The two leaders know each other very well. They also have clashed with each other for years over settlement building, most recently when mid-level Israeli officials announced settlement building during a Biden visit to Israel, embarrassing the vice president, who choose to publicly lash out at Netanyahu despite the prime minister’s apology.

Unlike the administration of U.S. President Donald Trump, which not only saw eye to eye with him on almost every issue—with tangible actions ranging from the U.S. embassy move from Tel Aviv to Jerusalem, to acknowledging that Israeli settlements do not break international law—Biden and his advisers want to promote a more balanced narrative and promote the aggrieved party of the Israeli-Palestinian conflict. They could, if challenged by the Israeli government, even choose to join the international community in boycotting Israeli goods from the West Bank (Judea and Samaria).

Netanyahu needs to prioritize his goals before engaging with the new administration. There is no doubt that the nuclear deal is the No. 1 issue on Israel’s plate, and there are rumors that the new administration, unlike the Obama one, will actually listen to Israeli suggestions for a new nuclear deal.
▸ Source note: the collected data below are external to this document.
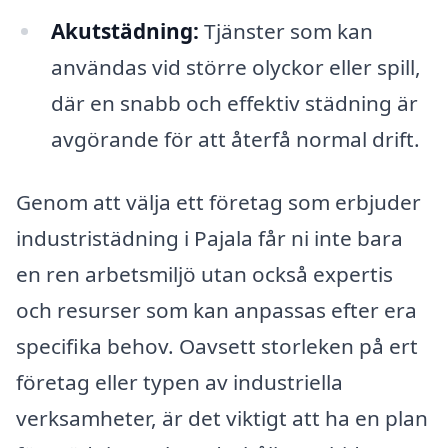
Akutstädning:
Tjänster som kan
användas vid större olyckor eller spill,
där en snabb och effektiv städning är
avgörande för att återfå normal drift.
Genom att välja ett företag som erbjuder
industristädning i Pajala får ni inte bara
en ren arbetsmiljö utan också expertis
och resurser som kan anpassas efter era
specifika behov. Oavsett storleken på ert
företag eller typen av industriella
verksamheter, är det viktigt att ha en plan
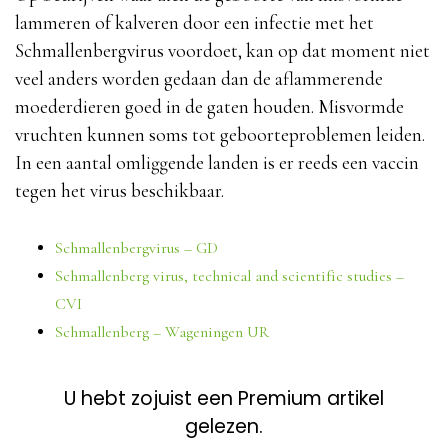
lammeren of kalveren door een infectie met het
Schmallenbergvirus voordoet, kan op dat moment niet
veel anders worden gedaan dan de aflammerende
moederdieren goed in de gaten houden. Misvormde
vruchten kunnen soms tot geboorteproblemen leiden.
In een aantal omliggende landen is er reeds een vaccin
tegen het virus beschikbaar.
Schmallenbergvirus – GD
Schmallenberg virus, technical and scientific studies –
CVI
Schmallenberg – Wageningen UR
U hebt zojuist een Premium artikel
gelezen.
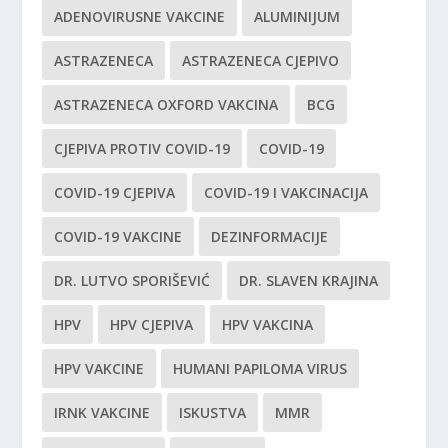
ADENOVIRUSNE VAKCINE
ALUMINIJUM
ASTRAZENECA
ASTRAZENECA CJEPIVO
ASTRAZENECA OXFORD VAKCINA
BCG
CJEPIVA PROTIV COVID-19
COVID-19
COVID-19 CJEPIVA
COVID-19 I VAKCINACIJA
COVID-19 VAKCINE
DEZINFORMACIJE
DR. LUTVO SPORIŠEVIĆ
DR. SLAVEN KRAJINA
HPV
HPV CJEPIVA
HPV VAKCINA
HPV VAKCINE
HUMANI PAPILOMA VIRUS
IRNK VAKCINE
ISKUSTVA
MMR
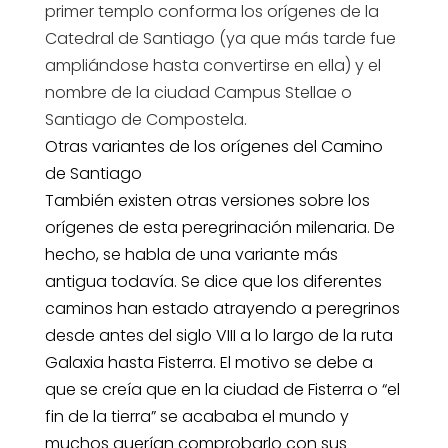
primer templo conforma los orígenes de la
Catedral de Santiago (ya que más tarde fue
ampliándose hasta convertirse en ella) y el
nombre de la ciudad Campus Stellae o
Santiago de Compostela.
Otras variantes de los orígenes del Camino
de Santiago
También existen otras versiones sobre los
orígenes de esta peregrinación milenaria. De
hecho, se habla de una variante más
antigua todavía. Se dice que los diferentes
caminos han estado atrayendo a peregrinos
desde antes del siglo VIII a lo largo de la ruta
Galaxia hasta Fisterra. El motivo se debe a
que se creía que en la ciudad de Fisterra o “el
fin de la tierra” se acababa el mundo y
muchos querían comprobarlo con sus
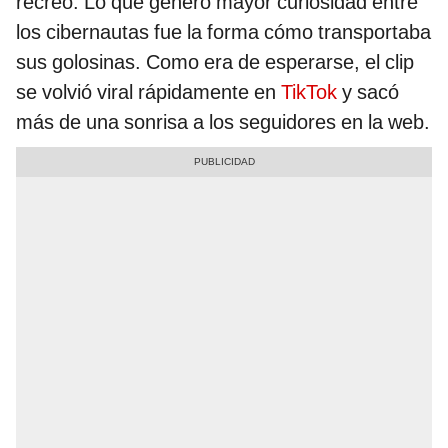
recreo. Lo que generó mayor curiosidad entre
los cibernautas fue la forma cómo transportaba
sus golosinas. Como era de esperarse, el clip
se volvió viral rápidamente en
TikTok
y sacó
más de una sonrisa a los seguidores en la web.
The Israeli prime minister’s highest priority is to emphasize to Biden that he shouldn’t rush to rejoin the flawed deal without significant changes to the agreement, as many of its provisions will sunset in less than five years. He must convince Biden that the United States has new leverage with the Trump sanctions in place, which have caused the Iranian economy to be under tremendous strain. The revolutionary regime’s first goal is to stay in power, and it worries about a rebellion from within. This is a great American advantage for negotiations if it is appreciated, as it could force the ayatollah and his minions back to the table.

“Patience, patience, patience with Iran” should be the bywords for the Biden administration, along with the willingness to leave negotiations if the regime’s leaders don’t meet the minimum threshold to truly end the Iranian nuclear program forever.

Netanyahu’s second goal is to continue the normalization process with the Arab world. Getting the Biden administration to prioritize this early on when there is still a window of opportunity for new nations to join will require him to give Biden something back in return. That inevitably will be something in regard to the Palestinians and Israeli settlement-building.

With the Israeli prime minister looking to renege on his deal to hand over power to rival Benny Gantz next year—and another potential contender, Naftali Bennett, gaining popularity from the right—he will be seriously challenged to advance Israel’s long-term goals while advancing his own political interests.

For his legacy, I would urge him to think of the long-term survival of the U.S.-Israel relationship in light of the challenges Biden will face from his own party regarding the Palestinians, Iran and Saudi Arabia, and prioritize the nuclear deal and normalization, offering some carrots to the Palestinians. The P.A. is dysfunctional, and the Palestinian people don’t trust their leadership, now in the 15th year of their four-year term, so even optimists in the Biden administration know that there is a limit to what can be achieved.

You don’t get something for nothing, and if Netanyahu can get 80 percent of Israel’s agenda in line with a President Biden, that is a huge win for America and Israel.

Dr. Eric R. Mandel is the director of MEPIN, the Middle East Political Information Network. He regularly briefs members of the U.S. Senate, House and their foreign-policy advisers. He is a columnist for “The Jerusalem Post” and a contributor to i24TV, “The Hill,” JTA and “The Forward.”